In both cases the system will suggest you two movies with a short description.

Requirements

  • Python >3.7
  • Following python libraries:
    • weaviate-client
    • python-dotenv
  • A Weaviate cluster on Weaviate Cloud (URL and API KEY).
  • An API KEY for Cohere.

Installation

  1. Clone the repository.

  2. Create a virtual environment

    python -m venv venv
    source venv/bin/activate
  3. Install dependencies:

    pip install weaviate-client python-dotenv
  4. Create an .env file in the project directory and add your API keys and WCD URL:

    WCD_URL=your_weaviate_cluster_url
    WCD_API_KEY=your_weaviate_api_key
    COHERE_APIKEY=your_cohere_api_key

Data management

manage_data.ipynb it's where the preparation of the movie dataset and the uploading of the collection on Weaviate cloud are managed. I decided to use named vectors for title and tags since the queries are made on one of these two fields. Binary quantization is used for reducing the size of the data.

Usage

  1. Load the data on your Weaviate cloud with manage.data.ipynb.
  2. Run GUI.ipynb (it's vintage not ugly)
  3. Choose if you want to search by title or by tag.
  4. You will see two movies recommendations with a short description done with Cohere.

Recommendations

How it works? The recommendations are made with tags. If you input a movie title, the system will retrieve the tags for that title from Weaviate database and search for the movies with most similar tags.

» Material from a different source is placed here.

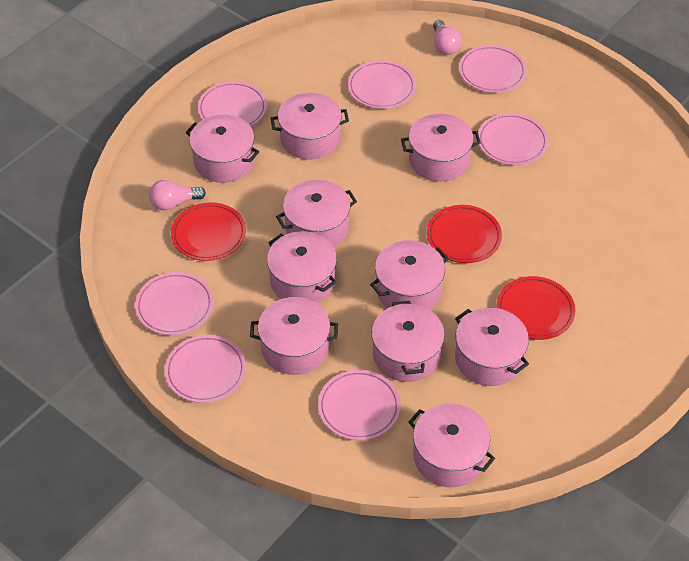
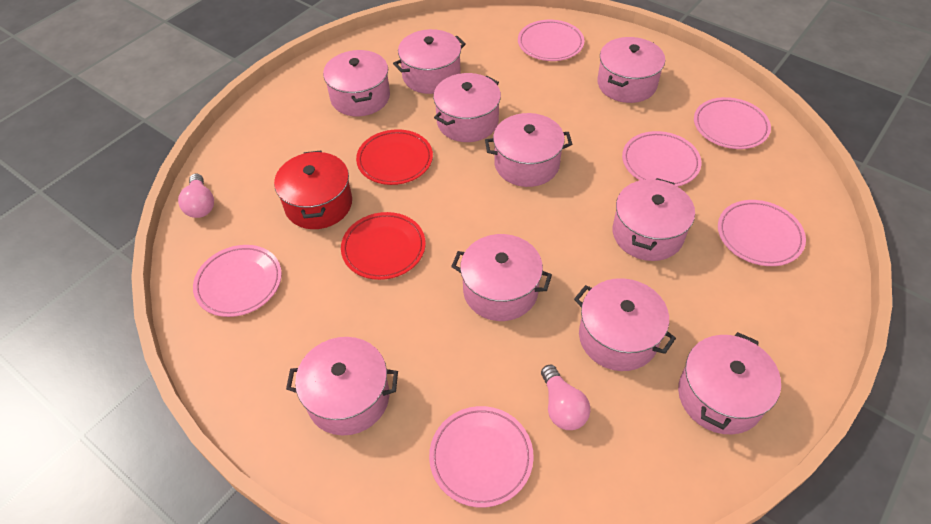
pink plate: 7 -> 6
red plate: 3 -> 2
red pot: 0 -> 1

Or you can directly input some tags that you find interesting. In the MovieLens dataset tags are basically keywords relevant to the movie inserted by users.

Both movie titles and tags are vectorized indipendently in the Weaviate database, the searches are done with vector similarity, adding the generative search that passes the results to prompt an LLM (Cohere).

Disclaimer

This is an exercise for a challenge, not intended for general user usage.